KPMG India in a Million Dollar Settlement with PCAOB without any Fallout in India

 #suprioghatak #suchetadalal #kpmg #pcaob #pwc #deloitte #icai #nfra #sebi #ey

KPMG India in a Million Dollar Settlement with PCAOB without any Fallout in India

Inspired by Sucheta Dalal

Introduction - Since I have started writing a couple of decades back the one person who has influenced me the most and still does is Sucheta Dalal. I have written about what KPMG has done in the article PCAOB Sanctions KPMG Firms and Audit Professionals. It has been published on LinkedIn and on Compliance Calendar blog on 12th December.

After that she has written on the same subject.

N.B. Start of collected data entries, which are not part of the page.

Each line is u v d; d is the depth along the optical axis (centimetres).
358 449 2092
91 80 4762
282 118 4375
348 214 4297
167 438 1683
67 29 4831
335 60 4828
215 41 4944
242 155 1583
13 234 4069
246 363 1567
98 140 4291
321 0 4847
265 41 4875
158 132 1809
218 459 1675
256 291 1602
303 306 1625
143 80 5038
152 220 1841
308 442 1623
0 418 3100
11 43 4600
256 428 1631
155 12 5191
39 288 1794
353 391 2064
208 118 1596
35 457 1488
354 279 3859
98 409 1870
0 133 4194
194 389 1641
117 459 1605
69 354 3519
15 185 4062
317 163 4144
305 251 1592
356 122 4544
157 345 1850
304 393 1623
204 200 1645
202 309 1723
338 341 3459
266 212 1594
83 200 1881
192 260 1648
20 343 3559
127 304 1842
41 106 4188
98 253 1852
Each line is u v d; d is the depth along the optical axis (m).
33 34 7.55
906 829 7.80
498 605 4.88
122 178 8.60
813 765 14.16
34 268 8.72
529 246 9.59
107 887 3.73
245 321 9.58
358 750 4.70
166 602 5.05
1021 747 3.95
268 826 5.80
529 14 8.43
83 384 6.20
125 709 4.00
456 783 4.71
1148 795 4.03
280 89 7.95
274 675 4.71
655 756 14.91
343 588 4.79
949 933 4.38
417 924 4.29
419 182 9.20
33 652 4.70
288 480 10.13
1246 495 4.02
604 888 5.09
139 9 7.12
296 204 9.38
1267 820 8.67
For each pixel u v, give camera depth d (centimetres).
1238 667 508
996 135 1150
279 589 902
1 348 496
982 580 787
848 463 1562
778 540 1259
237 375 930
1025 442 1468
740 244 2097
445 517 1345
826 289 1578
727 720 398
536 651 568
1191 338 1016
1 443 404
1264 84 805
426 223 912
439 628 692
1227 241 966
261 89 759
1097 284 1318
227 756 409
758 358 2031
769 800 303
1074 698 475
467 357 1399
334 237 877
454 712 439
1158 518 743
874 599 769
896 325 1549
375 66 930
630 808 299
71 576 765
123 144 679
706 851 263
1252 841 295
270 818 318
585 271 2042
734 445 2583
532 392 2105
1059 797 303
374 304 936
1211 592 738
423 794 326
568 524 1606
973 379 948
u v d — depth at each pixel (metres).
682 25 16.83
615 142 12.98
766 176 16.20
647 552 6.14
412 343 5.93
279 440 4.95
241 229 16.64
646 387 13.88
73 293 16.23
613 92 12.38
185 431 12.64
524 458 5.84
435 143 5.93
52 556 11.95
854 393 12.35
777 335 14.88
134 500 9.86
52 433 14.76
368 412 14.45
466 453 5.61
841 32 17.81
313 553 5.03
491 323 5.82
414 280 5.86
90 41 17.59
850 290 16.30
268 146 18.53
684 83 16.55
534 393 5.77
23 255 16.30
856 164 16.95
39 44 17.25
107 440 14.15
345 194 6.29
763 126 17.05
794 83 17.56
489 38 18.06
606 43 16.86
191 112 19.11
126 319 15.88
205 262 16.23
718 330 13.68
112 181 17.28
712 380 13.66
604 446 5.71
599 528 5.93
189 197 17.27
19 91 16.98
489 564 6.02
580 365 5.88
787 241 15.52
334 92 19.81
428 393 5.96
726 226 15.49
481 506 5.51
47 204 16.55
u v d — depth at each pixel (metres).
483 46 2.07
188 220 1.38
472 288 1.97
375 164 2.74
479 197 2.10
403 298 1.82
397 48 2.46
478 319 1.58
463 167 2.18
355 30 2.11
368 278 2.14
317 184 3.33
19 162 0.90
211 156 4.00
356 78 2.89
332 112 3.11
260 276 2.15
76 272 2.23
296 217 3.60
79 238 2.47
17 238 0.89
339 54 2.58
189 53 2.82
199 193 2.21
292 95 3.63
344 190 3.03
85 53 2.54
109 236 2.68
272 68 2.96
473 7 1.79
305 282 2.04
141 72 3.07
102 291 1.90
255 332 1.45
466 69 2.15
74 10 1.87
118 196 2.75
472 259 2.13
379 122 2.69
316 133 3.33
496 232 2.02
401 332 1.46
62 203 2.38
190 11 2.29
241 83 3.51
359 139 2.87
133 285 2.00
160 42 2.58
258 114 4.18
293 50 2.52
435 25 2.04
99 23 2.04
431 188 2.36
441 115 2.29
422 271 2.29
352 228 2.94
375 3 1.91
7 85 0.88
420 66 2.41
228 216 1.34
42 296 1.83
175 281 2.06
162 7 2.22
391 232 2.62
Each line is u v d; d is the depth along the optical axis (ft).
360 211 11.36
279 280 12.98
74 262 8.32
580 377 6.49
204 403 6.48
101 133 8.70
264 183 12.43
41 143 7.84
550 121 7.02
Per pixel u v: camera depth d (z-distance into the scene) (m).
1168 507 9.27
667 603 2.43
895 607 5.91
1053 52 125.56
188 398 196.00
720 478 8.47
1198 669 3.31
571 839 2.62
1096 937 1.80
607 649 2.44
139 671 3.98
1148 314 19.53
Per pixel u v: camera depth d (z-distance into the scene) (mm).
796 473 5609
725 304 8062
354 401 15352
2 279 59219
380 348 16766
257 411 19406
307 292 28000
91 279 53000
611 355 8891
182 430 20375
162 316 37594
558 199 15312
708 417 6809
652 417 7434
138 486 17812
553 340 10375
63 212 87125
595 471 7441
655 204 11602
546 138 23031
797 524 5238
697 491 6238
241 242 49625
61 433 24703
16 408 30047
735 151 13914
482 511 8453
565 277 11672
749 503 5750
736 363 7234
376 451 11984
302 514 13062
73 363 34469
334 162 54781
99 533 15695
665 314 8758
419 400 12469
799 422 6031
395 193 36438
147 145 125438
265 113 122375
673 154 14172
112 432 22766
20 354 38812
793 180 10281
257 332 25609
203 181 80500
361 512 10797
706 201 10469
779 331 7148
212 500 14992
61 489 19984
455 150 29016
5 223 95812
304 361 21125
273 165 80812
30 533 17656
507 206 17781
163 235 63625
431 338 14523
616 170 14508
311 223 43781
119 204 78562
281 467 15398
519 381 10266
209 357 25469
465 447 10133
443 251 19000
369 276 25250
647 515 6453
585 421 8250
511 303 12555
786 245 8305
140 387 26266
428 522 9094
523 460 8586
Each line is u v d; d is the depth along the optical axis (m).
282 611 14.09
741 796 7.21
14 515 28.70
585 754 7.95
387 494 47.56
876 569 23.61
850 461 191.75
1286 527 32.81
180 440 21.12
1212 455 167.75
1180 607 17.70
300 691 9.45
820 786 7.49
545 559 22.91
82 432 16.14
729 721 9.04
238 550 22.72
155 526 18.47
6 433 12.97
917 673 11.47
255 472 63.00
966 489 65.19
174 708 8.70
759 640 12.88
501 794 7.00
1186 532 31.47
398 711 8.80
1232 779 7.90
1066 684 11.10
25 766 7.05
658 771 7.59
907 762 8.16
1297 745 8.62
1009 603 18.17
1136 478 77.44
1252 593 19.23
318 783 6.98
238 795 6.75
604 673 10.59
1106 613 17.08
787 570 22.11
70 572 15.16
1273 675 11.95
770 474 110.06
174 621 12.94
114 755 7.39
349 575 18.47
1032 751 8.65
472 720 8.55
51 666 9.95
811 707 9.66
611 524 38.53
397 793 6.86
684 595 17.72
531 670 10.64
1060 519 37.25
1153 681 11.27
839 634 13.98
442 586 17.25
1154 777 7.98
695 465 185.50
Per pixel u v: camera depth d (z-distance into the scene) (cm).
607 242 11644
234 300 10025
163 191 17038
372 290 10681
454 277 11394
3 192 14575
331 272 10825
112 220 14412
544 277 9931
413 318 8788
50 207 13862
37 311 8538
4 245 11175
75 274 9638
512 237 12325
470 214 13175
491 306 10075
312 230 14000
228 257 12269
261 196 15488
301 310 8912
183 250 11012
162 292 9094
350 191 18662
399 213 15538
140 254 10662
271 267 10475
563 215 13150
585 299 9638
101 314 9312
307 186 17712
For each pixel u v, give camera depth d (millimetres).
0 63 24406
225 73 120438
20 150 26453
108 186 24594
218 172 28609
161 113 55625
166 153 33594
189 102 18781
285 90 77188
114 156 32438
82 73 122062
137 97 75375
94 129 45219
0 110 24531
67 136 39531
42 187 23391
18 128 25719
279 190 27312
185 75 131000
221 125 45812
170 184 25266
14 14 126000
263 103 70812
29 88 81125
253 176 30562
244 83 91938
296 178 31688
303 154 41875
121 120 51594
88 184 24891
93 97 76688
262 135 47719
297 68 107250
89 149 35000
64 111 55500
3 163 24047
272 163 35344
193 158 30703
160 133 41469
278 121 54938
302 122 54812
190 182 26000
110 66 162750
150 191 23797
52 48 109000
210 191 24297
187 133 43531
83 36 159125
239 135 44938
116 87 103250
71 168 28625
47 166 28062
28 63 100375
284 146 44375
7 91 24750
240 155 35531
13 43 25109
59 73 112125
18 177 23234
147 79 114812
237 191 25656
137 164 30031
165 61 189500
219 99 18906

There are some very important things she has touched upon which needs to be emphasised and discussed with our community defined as CAs and CA students.

The PCAOB (The Public Company Accounting Oversight Board) regulates the audits of public companies and SEC-registered brokers and dealers in the US in order to protect investors in the public interest in preparation of informative, accurate, and independent audit reports.

KPMG India settled before the PCAOB on 6 December 2022. But surprise surprise. There is no coverage in India.

PCAOB condemned KPMG Assurance and Consulting Services LLP (KPMG India) and the engagement partner (EP) Sagar P Lakhani for quality control failures, supervisory failures and documentation failures while working with a public company in 2017.

It led to a monetary penalty of $1 M on KPMG India and $75,000 on Mr Lakhani, who has been suspended from associating with a registered public accounting firm for one year and requires KPMG India to undertake and certify the completion of certain improvements to its system of quality control systems.

This is the second time such sanction has happened which relates to an Indian listed entity. The last time was when Satyam Computers collapsed. In May 2011, PCAOB settled an investigation imposing a penalty of $1.5 M plus $6 M by the Securities Exchange Commission (SEC) of the US on five firms of PricewaterhouseCoopers International (PWC) in India. The five PWC entities who participated in the settlement were: Price Waterhouse and Price Waterhouse & Co in Bengaluru, Lovelock & Lewes, Price Waterhouse and Price Waterhouse & Co, Kolkata.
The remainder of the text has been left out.